# Architecture
## Overview
TurboQuant is a library, not a long-running service. The repository has three evaluation surfaces:
- synthetic vector workloads
- exported per-head trace workloads
- real end-to-end ONNX decoder workloads via `tract`
The core quantization path is still:
```text
finite vector
-> normalize to unit norm
-> random rotation / scalar codebook quantization (TurboQuantMSE)
-> optional residual sketch (TurboQuantProd / QJL)
-> bit-packed batch or KV-cache storage (batch, kv_cache, bitpack)
-> score / reconstruct on scalar, SIMD, or WGPU paths (backend, gpu)
```
The real-model path layers on top of that by normalizing each raw K/V vector, storing its norm separately, quantizing the unit vector, and reconstructing float `past_key_values` tensors for the next tract decode step.
## Modules
- `turboquant_mse`: stage-1 quantizer for reconstruction quality.
- `turboquant_prod`: stage-2 composition for inner-product quality.
- `qjl`: residual sketch and estimators.
- `batch`: packed batch containers and high-throughput scoring helpers.
- `kv_cache`: stateful quantized cache wrappers for attention-style workloads.
- `real_model`: tract/tokenizer-based end-to-end ONNX decoder runner.
- `backend`: scalar/SIMD math kernels.
- `gpu`: optional Burn/WGPU batch acceleration.
- `trace`: safetensors trace ingestion for exported benchmark inputs.
- `codebook`, `scalar_quant`, `rotation`, `bitpack`, `utils`: supporting primitives.
## Real-Model Runtime
The real-model runtime expects an exported decoder-only ONNX bundle containing:
- `model.onnx` or `decoder_model_merged.onnx` or `decoder_model.onnx`
- `tokenizer.json`
- `config.json`
Common optional inputs supported by the runner:
- `attention_mask`
- `position_ids`
- `cache_position`
- `use_cache_branch`
Required decoder-cache I/O pattern:
- `past_key_values.<layer>.key`
- `past_key_values.<layer>.value`
- `present.<layer>.key`
- `present.<layer>.value`
- `logits`
## Key Design Decisions
- Finite, unit-norm vectors remain the crate-level contract for the public quantizer APIs.
- The real-model path does not weaken that contract. Raw model K/V tensors are normalized per vector and their norms are stored separately.

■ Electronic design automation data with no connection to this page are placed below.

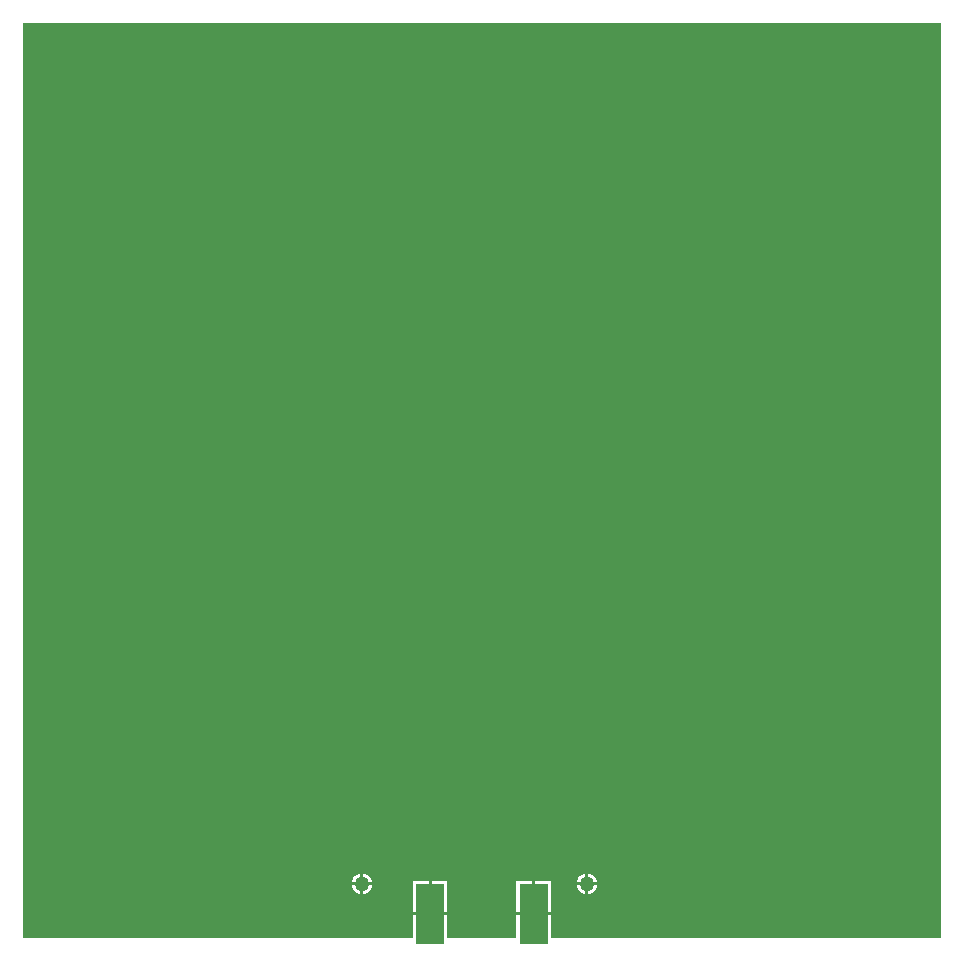
<source format=gbl>
G04*
G04 #@! TF.GenerationSoftware,Altium Limited,Altium Designer,18.1.9 (240)*
G04*
G04 Layer_Physical_Order=2*
G04 Layer_Color=16711680*
%FSLAX25Y25*%
%MOIN*%
G70*
G01*
G75*
%ADD12R,0.09500X0.20000*%
%ADD23C,0.05000*%
G36*
X311000Y310000D02*
X311000Y5000D01*
X181000D01*
Y12492D01*
X175250D01*
X169500D01*
Y5000D01*
X146500D01*
Y12492D01*
X140750D01*
X135000D01*
Y5000D01*
X5000D01*
Y310000D01*
X311000Y310000D01*
D02*
G37*
%LPC*%
G36*
X193500Y26464D02*
Y23500D01*
X196464D01*
X196410Y23914D01*
X196057Y24765D01*
X195496Y25496D01*
X194765Y26057D01*
X193914Y26410D01*
X193500Y26464D01*
D02*
G37*
G36*
X192500D02*
X192086Y26410D01*
X191235Y26057D01*
X190504Y25496D01*
X189943Y24765D01*
X189590Y23914D01*
X189536Y23500D01*
X192500D01*
Y26464D01*
D02*
G37*
G36*
X118500D02*
Y23500D01*
X121464D01*
X121410Y23914D01*
X121057Y24765D01*
X120496Y25496D01*
X119765Y26057D01*
X118914Y26410D01*
X118500Y26464D01*
D02*
G37*
G36*
X117500D02*
X117086Y26410D01*
X116235Y26057D01*
X115504Y25496D01*
X114943Y24765D01*
X114590Y23914D01*
X114536Y23500D01*
X117500D01*
Y26464D01*
D02*
G37*
G36*
X196464Y22500D02*
X193500D01*
Y19536D01*
X193914Y19590D01*
X194765Y19943D01*
X195496Y20504D01*
X196057Y21235D01*
X196410Y22086D01*
X196464Y22500D01*
D02*
G37*
G36*
X192500D02*
X189536D01*
X189590Y22086D01*
X189943Y21235D01*
X190504Y20504D01*
X191235Y19943D01*
X192086Y19590D01*
X192500Y19536D01*
Y22500D01*
D02*
G37*
G36*
X121464D02*
X118500D01*
Y19536D01*
X118914Y19590D01*
X119765Y19943D01*
X120496Y20504D01*
X121057Y21235D01*
X121410Y22086D01*
X121464Y22500D01*
D02*
G37*
G36*
X117500D02*
X114536D01*
X114590Y22086D01*
X114943Y21235D01*
X115504Y20504D01*
X116235Y19943D01*
X117086Y19590D01*
X117500Y19536D01*
Y22500D01*
D02*
G37*
G36*
X181000Y23992D02*
X175750D01*
Y13492D01*
X181000D01*
Y23992D01*
D02*
G37*
G36*
X146500D02*
X141250D01*
Y13492D01*
X146500D01*
Y23992D01*
D02*
G37*
G36*
X174750D02*
X169500D01*
Y13492D01*
X174750D01*
Y23992D01*
D02*
G37*
G36*
X140250D02*
X135000D01*
Y13492D01*
X140250D01*
Y23992D01*
D02*
G37*
%LPD*%
D12*
X175250Y12992D02*
D03*
X140750D02*
D03*
D23*
X193000Y23000D02*
D03*
X118000D02*
D03*
M02*

</source>
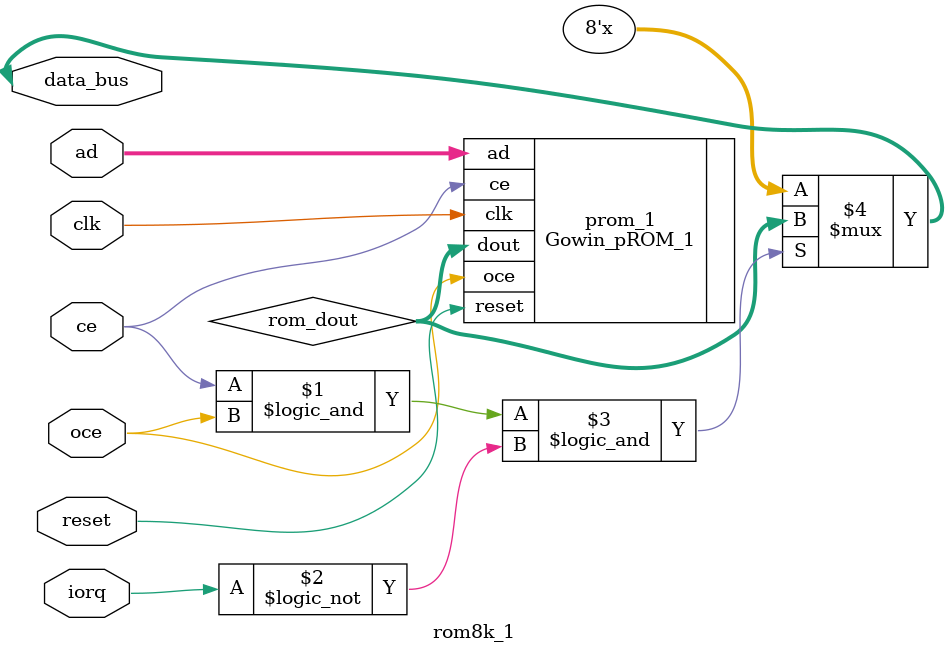
<source format=v>
module rom8k_1 (
    input wire clk,
    input wire reset,
    input wire oce,
    input wire ce,
    input wire iorq,
    input wire [12:0] ad,
    inout wire [7:0] data_bus
);

    wire [7:0] rom_dout;

Gowin_pROM_1 prom_1 (
    .clk(clk),
    .reset(reset),
    .oce(oce),          // active bij read
    .ce(ce),
    .ad(ad),
    .dout(rom_dout)           // tri-state in wrapper
);

    // Drie-staat verbinding
    assign data_bus = (ce && oce && !iorq) ? rom_dout : 8'bz;

endmodule
</source>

- `tract` is the real decoder inference backend because it currently gives the cleanest Rust path for ONNX causal-LM execution with explicit `past_key_values`.
- Burn/WGPU remains optional and experimental for batch quantization kernels. It is not the primary backend for full decoder inference.

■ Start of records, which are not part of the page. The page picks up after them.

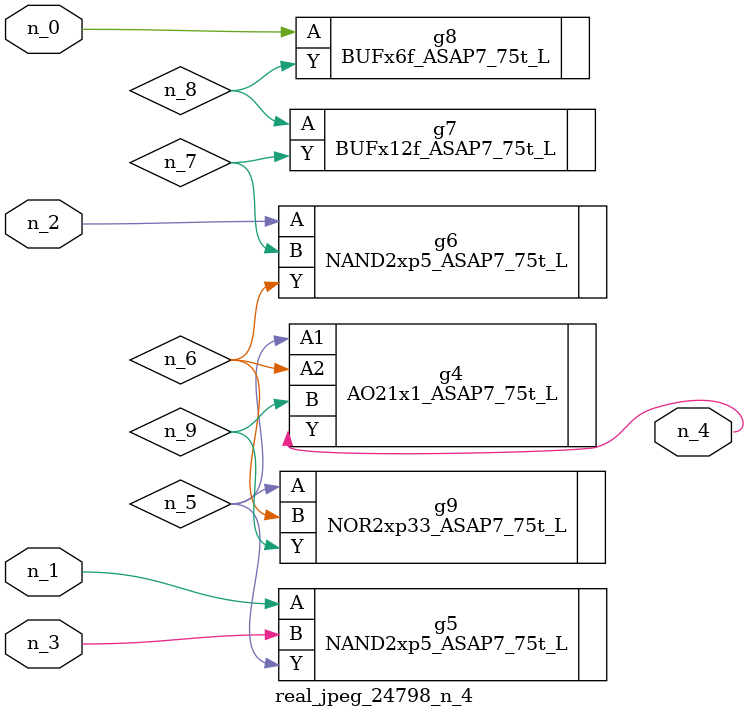
<source format=v>
module real_jpeg_24798_n_4 (n_3, n_1, n_0, n_2, n_4);

input n_3;
input n_1;
input n_0;
input n_2;

output n_4;

wire n_5;
wire n_8;
wire n_6;
wire n_7;
wire n_9;

BUFx6f_ASAP7_75t_L g8 ( 
.A(n_0),
.Y(n_8)
);

NAND2xp5_ASAP7_75t_L g5 ( 
.A(n_1),
.B(n_3),
.Y(n_5)
);

NAND2xp5_ASAP7_75t_L g6 ( 
.A(n_2),
.B(n_7),
.Y(n_6)
);

AO21x1_ASAP7_75t_L g4 ( 
.A1(n_5),
.A2(n_6),
.B(n_9),
.Y(n_4)
);

NOR2xp33_ASAP7_75t_L g9 ( 
.A(n_5),
.B(n_6),
.Y(n_9)
);

BUFx12f_ASAP7_75t_L g7 ( 
.A(n_8),
.Y(n_7)
);


endmodule
</source>
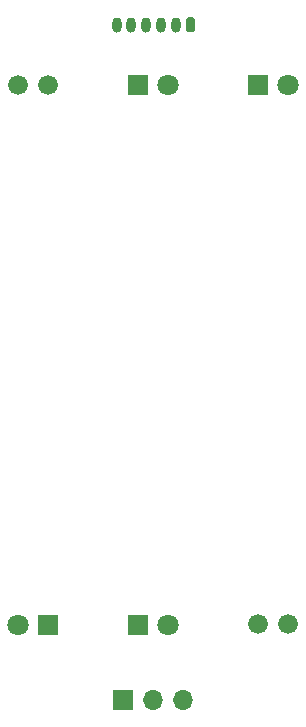
<source format=gbs>
%TF.GenerationSoftware,KiCad,Pcbnew,(5.1.10)-1*%
%TF.CreationDate,2021-09-22T20:24:30-07:00*%
%TF.ProjectId,project,70726f6a-6563-4742-9e6b-696361645f70,0.0*%
%TF.SameCoordinates,Original*%
%TF.FileFunction,Soldermask,Bot*%
%TF.FilePolarity,Negative*%
%FSLAX46Y46*%
G04 Gerber Fmt 4.6, Leading zero omitted, Abs format (unit mm)*
G04 Created by KiCad (PCBNEW (5.1.10)-1) date 2021-09-22 20:24:30*
%MOMM*%
%LPD*%
G01*
G04 APERTURE LIST*
%ADD10O,0.800000X1.300000*%
%ADD11R,1.700000X1.700000*%
%ADD12O,1.700000X1.700000*%
%ADD13C,1.676400*%
%ADD14R,1.800000X1.800000*%
%ADD15C,1.800000*%
G04 APERTURE END LIST*
%TO.C,J1*%
G36*
G01*
X59709000Y-82989000D02*
X59709000Y-83889000D01*
G75*
G02*
X59509000Y-84089000I-200000J0D01*
G01*
X59109000Y-84089000D01*
G75*
G02*
X58909000Y-83889000I0J200000D01*
G01*
X58909000Y-82989000D01*
G75*
G02*
X59109000Y-82789000I200000J0D01*
G01*
X59509000Y-82789000D01*
G75*
G02*
X59709000Y-82989000I0J-200000D01*
G01*
G37*
D10*
X58059000Y-83439000D03*
X56809000Y-83439000D03*
X55559000Y-83439000D03*
X54309000Y-83439000D03*
X53059000Y-83439000D03*
%TD*%
D11*
%TO.C,J2*%
X53594000Y-140589000D03*
D12*
X56134000Y-140589000D03*
X58674000Y-140589000D03*
%TD*%
D13*
%TO.C,Q2*%
X67564000Y-134219000D03*
X65024000Y-134219000D03*
%TD*%
%TO.C,Q1*%
X44704000Y-88519000D03*
X47244000Y-88519000D03*
%TD*%
D14*
%TO.C,D8*%
X65024000Y-88519000D03*
D15*
X67564000Y-88519000D03*
%TD*%
D14*
%TO.C,D7*%
X47244000Y-134239000D03*
D15*
X44704000Y-134239000D03*
%TD*%
D14*
%TO.C,D1*%
X54864000Y-88519000D03*
D15*
X57404000Y-88519000D03*
%TD*%
D14*
%TO.C,D2*%
X54864000Y-134239000D03*
D15*
X57404000Y-134239000D03*
%TD*%
M02*

</source>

- Quantized end-to-end evaluation feeds reconstructed float caches back into the decoder. This measures real decode-loop behavior under cache quantization without pretending the ONNX runtime itself performs quantized attention.
## Invariants
- Dimensions must match the quantizer or cache configuration.

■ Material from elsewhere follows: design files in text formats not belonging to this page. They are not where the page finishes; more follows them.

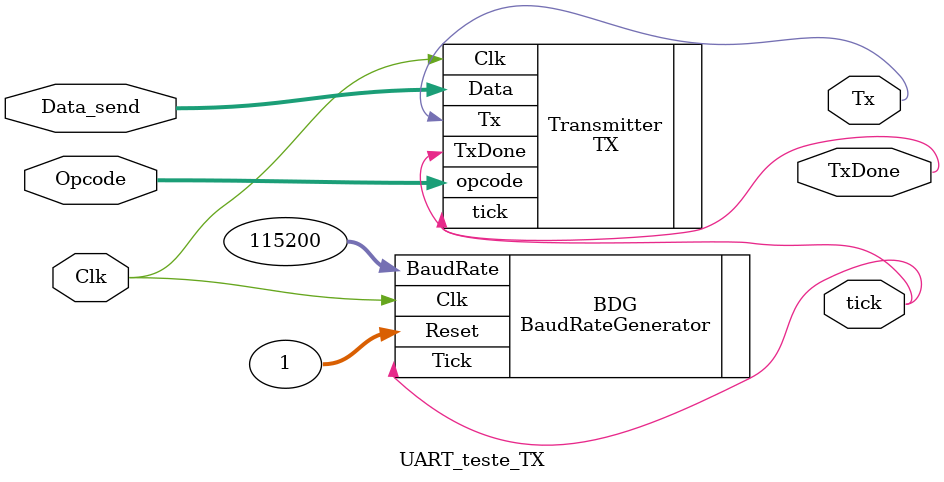
<source format=v>
module UART_teste_TX(input Clk,
							input [5:0] Opcode,
							input [7:0] Data_send,	
							output wire Tx,tick,
							output wire TxDone //dadoRx de 8 bits que vai ser escrito no banco de registradores
);
	parameter BaudRate = 32'd115200;
	wire Rst_n;
	

	TX Transmitter(.Clk(Clk), .tick(tick),.opcode(Opcode),.Data(Data_send),.TxDone(TxDone),.Tx(Tx));
	BaudRateGenerator BDG(.Clk(Clk), .Reset(1), .BaudRate(BaudRate), .Tick(tick));
								
endmodule


</source>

- Quantizer inputs must be finite. Most public quantizer and cache APIs also require unit-norm vectors.
- Packed batch payloads must have the expected row count, bit width, and packed byte length.
- Trace query positions must be non-negative and within the available token prefix.
- Real-model ONNX bundles must expose logits plus per-layer past/present key/value tensors.
- Real-model cache tensors are expected to be float32 and decoder-only.
## Failure Model
- Invalid user input returns `TurboQuantError`; the library should not silently coerce malformed data.
- Unsupported or malformed ONNX bundles fail with typed model/runtime errors.
- The tiny checked-in ONNX fixture is only a plumbing test. It is not a language-model quality benchmark.
- There is no service deployment/runtime surface in this repository.
## Operational Runbook
For a release candidate:
1. Run `cargo fmt -- --check`.
2. Run `cargo clippy --all-targets --all-features -- -D warnings`.
3. Run `cargo test --all-features`.
4. Run `cargo check --examples --all-features`.
5. Run `cargo llvm-cov --workspace --all-features --summary-only`.
6. Run `cargo audit`.
7. Run the synthetic quick benchmark.
8. Run the real-model quick path on at least one exported lightweight bundle manually.
## Non-Goals
- Production inference serving.
- Fleet observability, tracing, health checks, or deployment manifests.
- Claiming that the current tract path is a custom quantized attention runtime.